The Toronto artist accepted the $100,000 Siminovitch Prize at a gala ceremony Monday night, prevailing over three other finalists.
“Ravi Jain is a creator of remarkable range and audacity, whose career has consistently redefined what Canadian theatre can be,” said jury chair Guillermo Verdecchia. “His works span the intimate and the epic, yet each bears the imprint of a restless curiosity and a refusal to repeat established formulas.”
Jain was previously shortlisted for the Siminovitch Prize in 2016, 2019 and 2022. He also won the Canada Council for the Arts John Hirsch Prize for direction in 2016.
The three other finalists for this year’s Siminovitch Prize are Anne-Marie Olivier, a Quebec-based playwright, actor and director; Estelle Shook, artistic director of Caravan Farm Theatre in British Columbia; and Adrienne Wong, a trailblazer in participatory and digital performance who hails from Alberta and British Columbia. Each will receive $10,000.

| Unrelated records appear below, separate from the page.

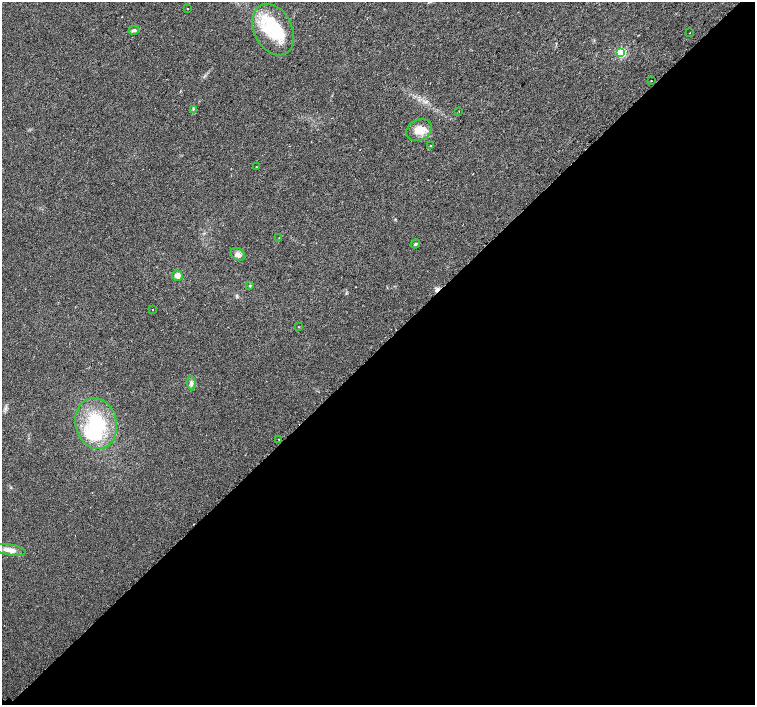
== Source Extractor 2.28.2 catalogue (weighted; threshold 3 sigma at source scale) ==
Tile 15 of 4 x 4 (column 3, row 4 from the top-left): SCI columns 3066-4570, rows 208-1613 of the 6096 x 6087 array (HDU 1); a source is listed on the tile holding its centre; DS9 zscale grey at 2 x 2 block average (1 PNG px = mean of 2 x 2 image px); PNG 757 x 707 px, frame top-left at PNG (2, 2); each listed source drawn as its Kron ellipse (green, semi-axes under 4 px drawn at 4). Shown black and unused: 51% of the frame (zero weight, under 2 of 3 exposures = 2% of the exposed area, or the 3 px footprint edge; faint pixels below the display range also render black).
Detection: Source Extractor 2.28.2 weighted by HDU 2 'WHT'; one run over the whole footprint, this tile lists its part. Background 0.0314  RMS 0.0055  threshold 0.0248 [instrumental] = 3 sigma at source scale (4.5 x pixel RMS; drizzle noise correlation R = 1.50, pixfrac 1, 0.0396/0.0396 arcsec/px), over >= 5 px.
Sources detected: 27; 1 inside a brighter object's white glare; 4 cosmic-ray / hot-pixel residue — neither listed nor drawn; the other 22 listed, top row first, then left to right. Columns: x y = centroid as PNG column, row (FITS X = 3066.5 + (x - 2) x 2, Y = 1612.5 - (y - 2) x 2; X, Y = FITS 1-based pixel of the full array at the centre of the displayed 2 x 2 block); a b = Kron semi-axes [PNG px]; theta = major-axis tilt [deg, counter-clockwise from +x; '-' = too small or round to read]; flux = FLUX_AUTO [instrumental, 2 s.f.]
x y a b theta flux
188 8 2 2 - 1.8
134 30 5 4 - 2.8
273 30 27 19 -63 74
690 33 2 2 - 1.5
621 53 4 3 - 75
651 81 2 2 - 2
193 109 3 2 - 1.1
459 112 2 2 - 0.73
419 130 13 10 28 16
430 145 2 2 - 1.9
256 167 2 2 - 1.3
279 238 2 2 - 0.49
415 244 5 3 - 1.6
238 254 7 6 - 5.5
177 275 5 5 - 7.7
250 285 3 3 - 1
152 309 2 2 - 1.5
299 327 2 2 - 0.73
191 383 7 4 -87 3.5
96 423 26 20 -75 78
279 439 2 2 - 7.8
10 550 15 5 -10 9.6
Diffuse or blended objects may show on this block-average render without a row.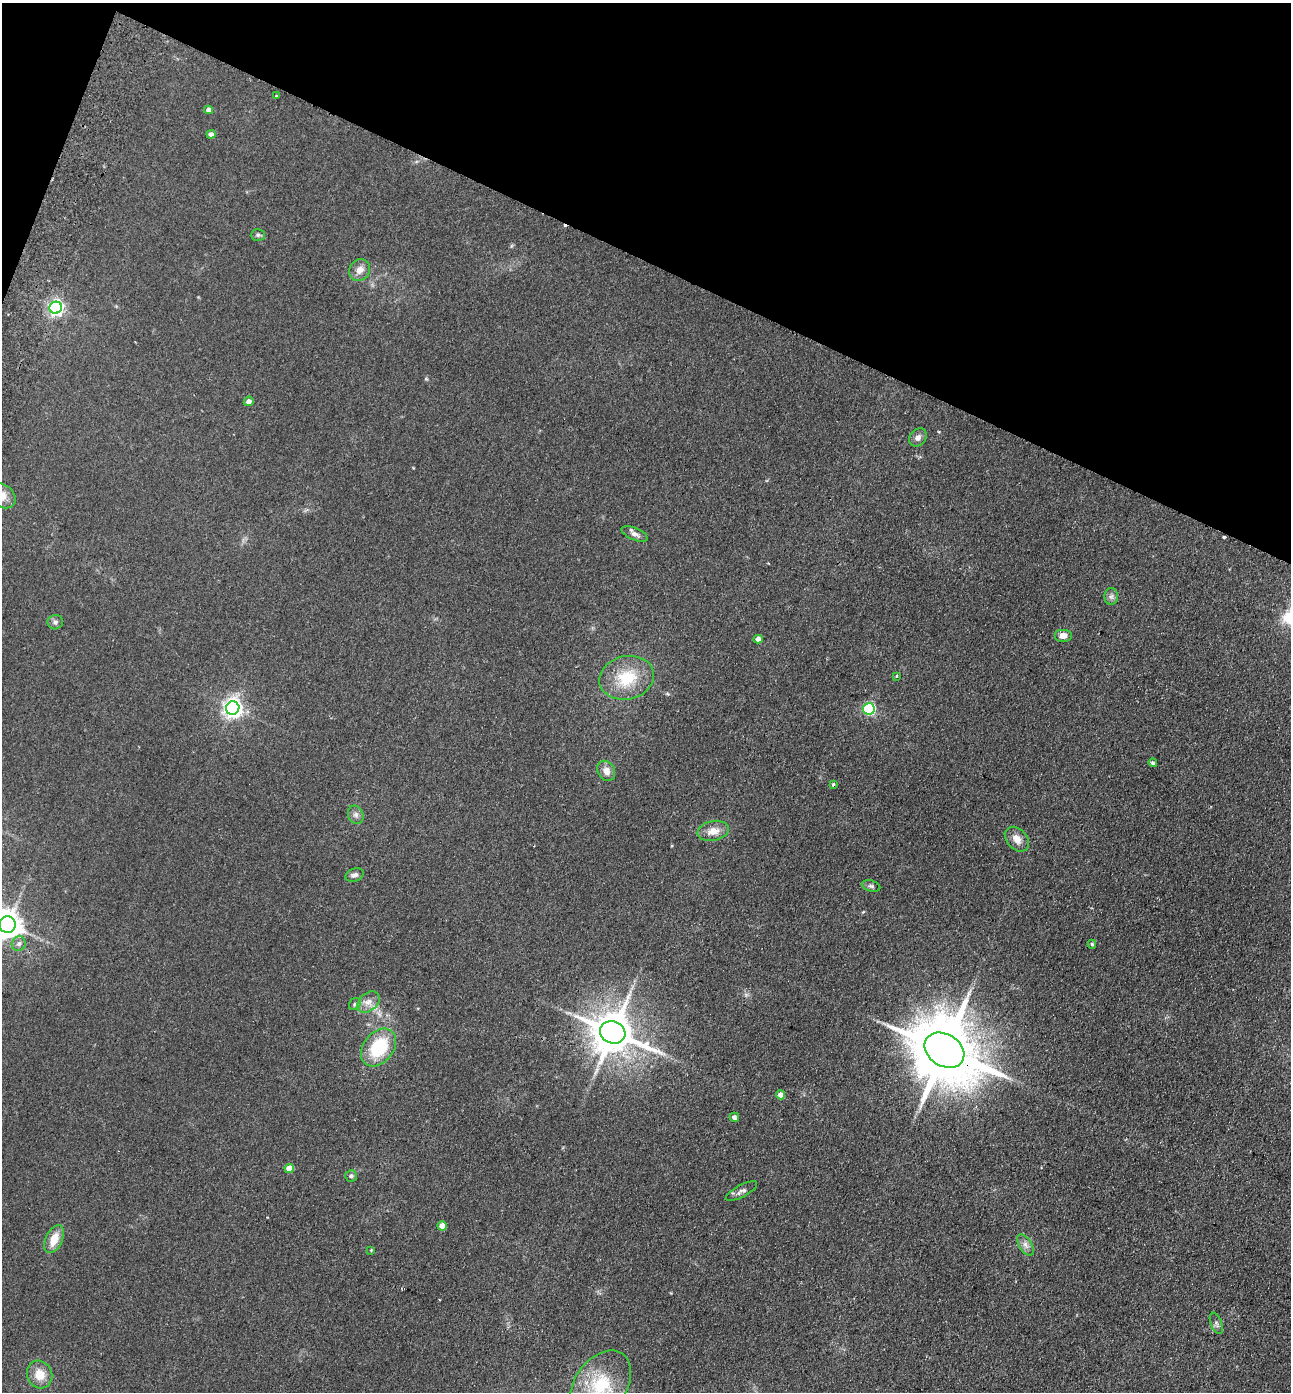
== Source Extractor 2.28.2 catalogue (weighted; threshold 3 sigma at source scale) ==
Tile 2 of 4 x 4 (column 2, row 1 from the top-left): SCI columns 1615-2903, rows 4195-5584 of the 5675 x 5610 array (HDU 1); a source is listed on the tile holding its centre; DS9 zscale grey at full resolution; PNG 1293 x 1394 px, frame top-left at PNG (2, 3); each listed source drawn as its Kron ellipse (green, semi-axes under 4 px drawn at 4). Shown black and unused: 20% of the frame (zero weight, under 2 of 3 exposures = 3% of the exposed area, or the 3 px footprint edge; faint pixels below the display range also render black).
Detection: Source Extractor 2.28.2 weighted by HDU 2 'WHT'; one run over the whole footprint, this tile lists its part. Background 0.132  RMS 0.011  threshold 0.0513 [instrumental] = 3 sigma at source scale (4.5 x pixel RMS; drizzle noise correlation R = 1.50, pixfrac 1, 0.05/0.05 arcsec/px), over >= 5 px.
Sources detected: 49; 3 cosmic-ray / hot-pixel residue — neither listed nor drawn; the other 46 listed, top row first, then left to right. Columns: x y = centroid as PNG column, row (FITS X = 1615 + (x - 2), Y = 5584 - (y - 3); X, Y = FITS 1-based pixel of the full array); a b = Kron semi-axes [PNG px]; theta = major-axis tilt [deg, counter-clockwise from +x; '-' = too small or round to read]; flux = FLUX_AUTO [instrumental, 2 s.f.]
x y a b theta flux
277 96 3 2 - 0.99
209 110 4 4 - 5.3
211 134 4 4 - 4.7
258 235 7 6 - 2.3
360 270 11 10 - 8.4
56 308 6 6 - 350
249 401 5 4 - 5.5
918 437 10 8 48 5.1
2 496 15 11 -34 14
634 534 14 6 -23 5.2
1111 596 8 6 88 3.5
55 622 8 7 - 3.3
1063 636 9 6 0 7.7
758 639 4 4 - 7.4
896 676 3 3 - 2.3
627 678 28 21 14 46
233 708 7 6 - 570
869 709 6 5 - 160
1153 763 4 4 - 2.3
606 771 10 8 -60 8.2
833 785 3 3 - 4.6
356 815 9 7 -66 4.4
713 831 16 10 12 12
1017 839 14 10 -46 9.8
355 875 9 6 20 4.3
871 886 9 5 -15 2.7
7 925 8 8 - 1500
19 944 7 7 - 4.3
1092 944 4 4 - 1.7
368 1002 13 8 39 8.7
355 1004 6 5 - 2.1
613 1032 13 11 -20 3900
379 1047 21 15 51 60
944 1050 21 16 -33 11000
780 1095 4 4 - 10
734 1117 5 4 - 5.5
289 1168 4 4 - 13
351 1176 6 5 - 2.6
741 1191 17 6 27 4.7
442 1226 4 4 - 14
54 1239 15 8 65 17
1025 1245 12 6 -57 5.5
371 1250 4 3 - 1
1216 1323 11 5 -68 3.2
40 1375 14 12 -66 17
600 1386 39 26 56 65
Overlapping masked pixels (flux is a lower limit): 1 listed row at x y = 944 1050
Isophote crosses this tile's border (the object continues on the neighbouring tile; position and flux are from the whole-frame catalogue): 3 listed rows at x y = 2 496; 7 925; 600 1386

Jain, who was born in Etobicoke, trained at the London Academy of Music and the Dramatic Art, and at New York University. He later studied at École Jacques Lecoq, an avant-garde academy in France specializing in physical theatre.
In 2007, he established the boundary-pushing Why Not Theatre, which has since debuted more than 50 new works.
The company’s production of “Mahabharata,” which Jain co-adapted with Miriam Fernandes from the Sanskrit epic of the same name, recently toured to London, New York City and Perth after premiering at the Shaw Festival in 2023. Its run in Toronto also picked up five Dora Awards earlier this year.
Jain’s other major accomplishments include directing Factory Theatre’s 2016 revival of the Canadian classic “Salt-Water Moon,” which was picked up by Mirvish the following year as part of the off-Mirvish season. More recently, he also co-wrote and directed “What You Won’t Do For Love,” an autobiographical play starring environmentalist David Suzuki and his wife, Tara Cullis.
Fernandes, who serves as Why Not Theatre’s co-artistic director alongside Jain, was selected as Jain’s protégé for the prize. She will receive $25,000.